= Goal =
Reproduce every line of the entries below character for character, leaving out the pictures.

········

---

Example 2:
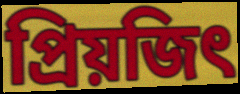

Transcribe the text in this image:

প্রিয়জিৎ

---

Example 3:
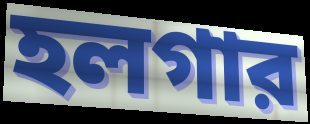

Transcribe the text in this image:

হলগার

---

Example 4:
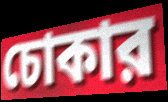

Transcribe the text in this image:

চোকার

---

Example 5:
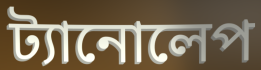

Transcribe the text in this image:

ট্যানোলেপ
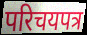
परिचयपत्र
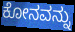
ಕೋನವನ್ನು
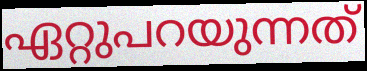
ഏറ്റുപറയുന്നത്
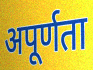
अपूर्णता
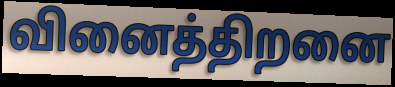
வினைத்திறனை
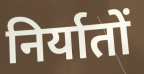
निर्यातों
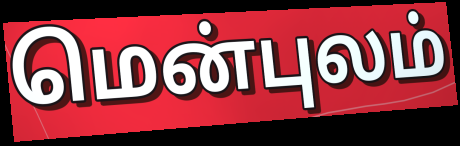
மென்புலம்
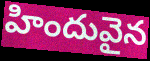
హిందువైన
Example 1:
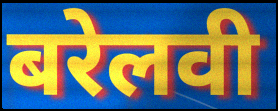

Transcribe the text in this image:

बरेलवी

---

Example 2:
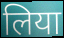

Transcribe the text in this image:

लिया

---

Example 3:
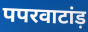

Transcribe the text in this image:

पपरवाटांड़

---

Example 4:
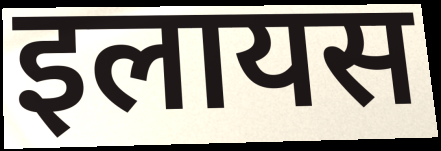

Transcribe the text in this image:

इलायस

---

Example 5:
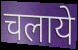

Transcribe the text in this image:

चलाये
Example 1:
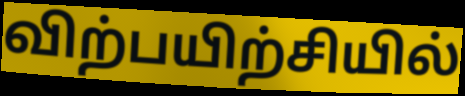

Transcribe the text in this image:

விற்பயிற்சியில்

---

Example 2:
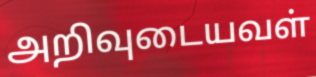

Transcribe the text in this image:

அறிவுடையவள்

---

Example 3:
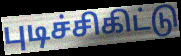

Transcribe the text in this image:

புடிச்சிகிட்டு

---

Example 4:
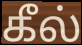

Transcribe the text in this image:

கீல்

········

= Final result =
---

Example 2:

Transcribe the text in this image:

প্রিয়জিৎ

---

Example 3:

Transcribe the text in this image:

হলগার

---

Example 4:

Transcribe the text in this image:

চোকার

---

Example 5:

Transcribe the text in this image:

ট্যানোলেপ
परिचयपत्र
ಕೋನವನ್ನು
ഏറ്റുപറയുന്നത്
अपूर्णता
வினைத்திறனை
निर्यातों
மென்புலம்
హిందువైన
Example 1:

Transcribe the text in this image:

बरेलवी

---

Example 2:

Transcribe the text in this image:

लिया

---

Example 3:

Transcribe the text in this image:

पपरवाटांड़

---

Example 4:

Transcribe the text in this image:

इलायस

---

Example 5:

Transcribe the text in this image:

चलाये
Example 1:

Transcribe the text in this image:

விற்பயிற்சியில்

---

Example 2:

Transcribe the text in this image:

அறிவுடையவள்

---

Example 3:

Transcribe the text in this image:

புடிச்சிகிட்டு

---

Example 4:

Transcribe the text in this image:

கீல்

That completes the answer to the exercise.